At Duquesne, because of his family’s reputation, Posey adopted the name “Charles W. Cumbert” as an alias to play varsity baseball and basketball. He played three seasons of basketball there but only one of baseball. Playing for the popular Homestead Grays presented an unforseen problem for Posey, as he was easily recognized by baseball fans in the area. It is not known whether the administration removed Posey from the baseball team or he left on his own.
According to James Riley, author of the Negro Baseball Leagues encyclopedia, Posey also served as captain of the golf team at Duquesne. If that is the case, Posey was not only one of the first black college golfers on a predominantly white team, he was also the first black captain of the sport.

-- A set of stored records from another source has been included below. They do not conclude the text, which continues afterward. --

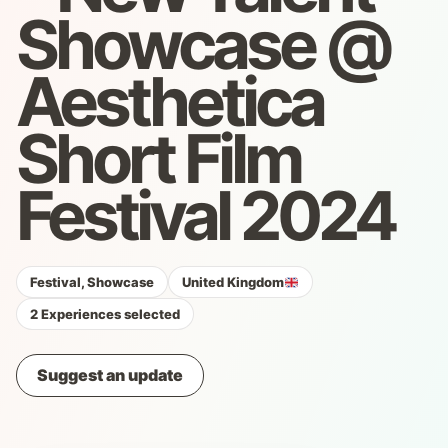
Showcase @
Aesthetica
Short Film
Festival 2024
Festival, Showcase
United Kingdom
2 Experiences selected
Suggest an update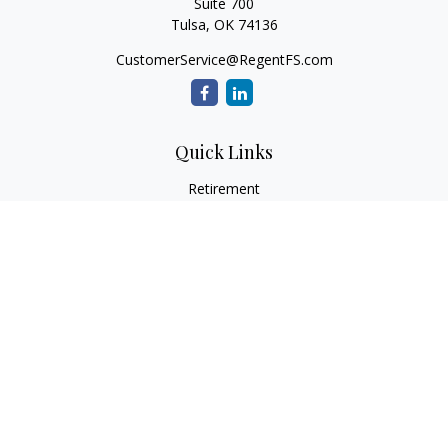
Suite 700
Tulsa,
OK
74136
CustomerService@RegentFS.com
Quick Links
Retirement
Investment
Estate
Insurance
Tax
Money
Lifestyle
Latest Articles
All Videos
All Calculators
LPL
Financial Form CRS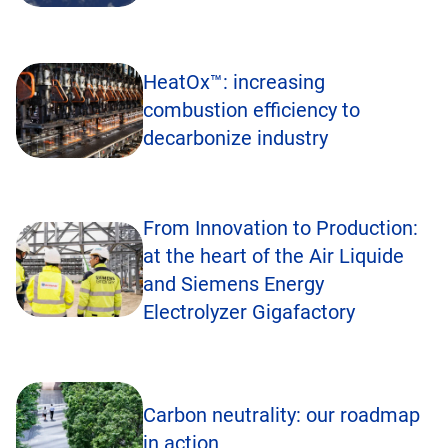
HeatOx™: increasing
combustion efficiency to
decarbonize industry
From Innovation to Production:
at the heart of the Air Liquide
and Siemens Energy
Electrolyzer Gigafactory
Carbon neutrality: our roadmap
in action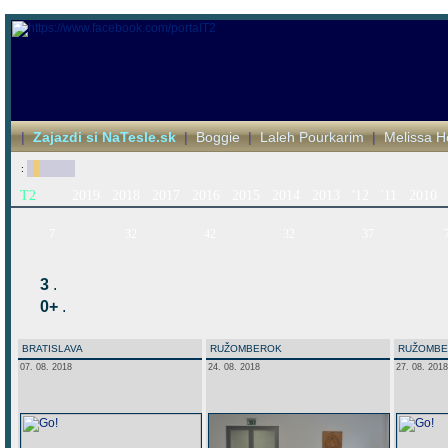
|
Zajazdi si NaTesle.sk
|
Boggie
|
Laleh Pourkarim
|
Melissa H
:
T2
2019
2018
2017
2016
2015
2014
2013
'12
'11
2010
7
32
42
32
37
3
.
0+
.
BRATISLAVA
RUŽOMBEROK
RUŽOMB
07. 08. 2018
24. 08. 2018
27. 08. 2018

While he had skills in multiple sports, Posey’s true love was always baseball. Eventually he realized he best served the Homestead Grays with his business prowess, so he retired from playing the game. Posey became field manager in 1916 and remained in the position for more than 30 years. In 1920, Posey became the owner of the Homestead Grays.

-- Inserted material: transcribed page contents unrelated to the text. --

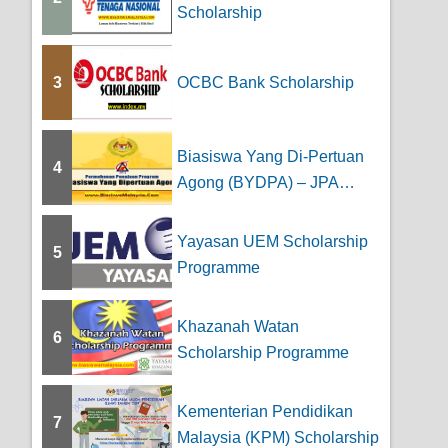
Scholarship
3
OCBC Bank Scholarship
Biasiswa Yang Di-Pertuan
4
Agong (BYDPA) – JPA
Scholarship
Yayasan UEM Scholarship
5
Programme
Khazanah Watan
6
Scholarship Programme
Kementerian Pendidikan
7
Malaysia (KPM) Scholarship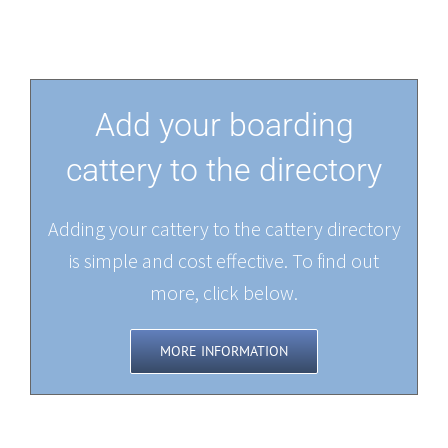
Add your boarding
cattery to the directory
Adding your cattery to the cattery directory
is simple and cost effective. To find out
more, click below.
MORE INFORMATION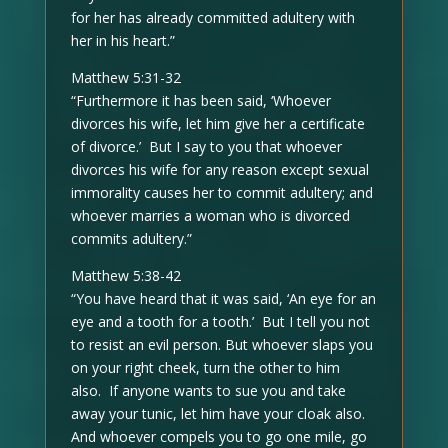
for her has already committed adultery with
her in his heart.”
Matthew 5:31-32
“Furthermore it has been said, ‘Whoever
divorces his wife, let him give her a certificate
of divorce.’ But I say to you that whoever
divorces his wife for any reason except sexual
immorality causes her to commit adultery; and
whoever marries a woman who is divorced
commits adultery.”
Matthew 5:38-42
“You have heard that it was said, ‘An eye for an
eye and a tooth for a tooth.’ But I tell you not
to resist an evil person. But whoever slaps you
on your right cheek, turn the other to him
also. If anyone wants to sue you and take
away your tunic, let him have your cloak also.
And whoever compels you to go one mile, go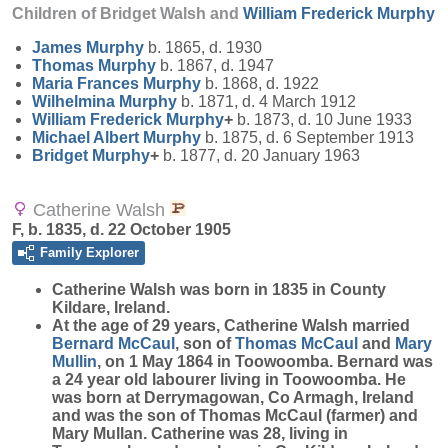
Children of Bridget Walsh and
William Frederick
Murphy
James
Murphy
b. 1865, d. 1930
Thomas
Murphy
b. 1867, d. 1947
Maria Frances
Murphy
b. 1868, d. 1922
Wilhelmina
Murphy
b. 1871, d. 4 March 1912
William Frederick
Murphy
+
b. 1873, d. 10 June 1933
Michael Albert
Murphy
b. 1875, d. 6 September 1913
Bridget
Murphy
+
b. 1877, d. 20 January 1963
Catherine Walsh
F, b. 1835, d. 22 October 1905
Family Explorer
Catherine
Walsh
was born in 1835 in County
Kildare, Ireland.
At the age of 29 years, Catherine Walsh married
Bernard
McCaul
, son of
Thomas
McCaul
and
Mary
Mullin
, on 1 May 1864 in Toowoomba. Bernard was
a 24 year old labourer living in Toowoomba. He
was born at Derrymagowan, Co Armagh, Ireland
and was the son of Thomas McCaul (farmer) and
Mary Mullan. Catherine was 28, living in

Posey decided in 1934 that the Grays would become professional by joining the Negro National League. It was a good move for Homestead because Posey’s team won nine-straight Negro National League pennants, from 1937-1945.
A great controversy arose in the early 1940s over intergration in professional baseball when Jackie Robinson signed with the Montreal Royals, a white team. Everyone, Posey included, was concerned at the beginning that if Robinson was successful, the days of the Negro National League were over.
For business reasons, a select few opportunists hoped Robinson would fail to prevent integration. Posey realized the significance of Robinson, who, obviously, did not fail, and the potential of the future of professional baseball.
“Negro baseball owners have had a very hard time building up Negro baseball into a paying business…if some clubs of the white leagues wish our players we will sell them.. in the meantime, we would advise all Negro players to do all in our power to improve their player, so if the chance ever does come to join a major league club, they will be ready,” Posey said.
Posey never saw his 37th season with the Grays through. But he did get to witness Robinson’s history-making debut on March 17, 1946 in Daytona Beach. Just nine days later, on March 28, Posey died in Pittsburgh at age 55.
His managment contributions ensured he would never be forgotten from the sport. Fans travel to Cooperstown each summer to honor baseball legends of the past; Posey is one of those influential men. He was inducted into the National Baseball Hall of Fame in 2006.
“Some may say he crushed the weak as well as the strong on the way to the top of the ladder,” Pittsburgh Courier sportswriter Wendell Smith once wrote of Posey. “But no matter what his critics say, they cannot deny that he was the smartest man in Negro baseball and certainly the most successful.”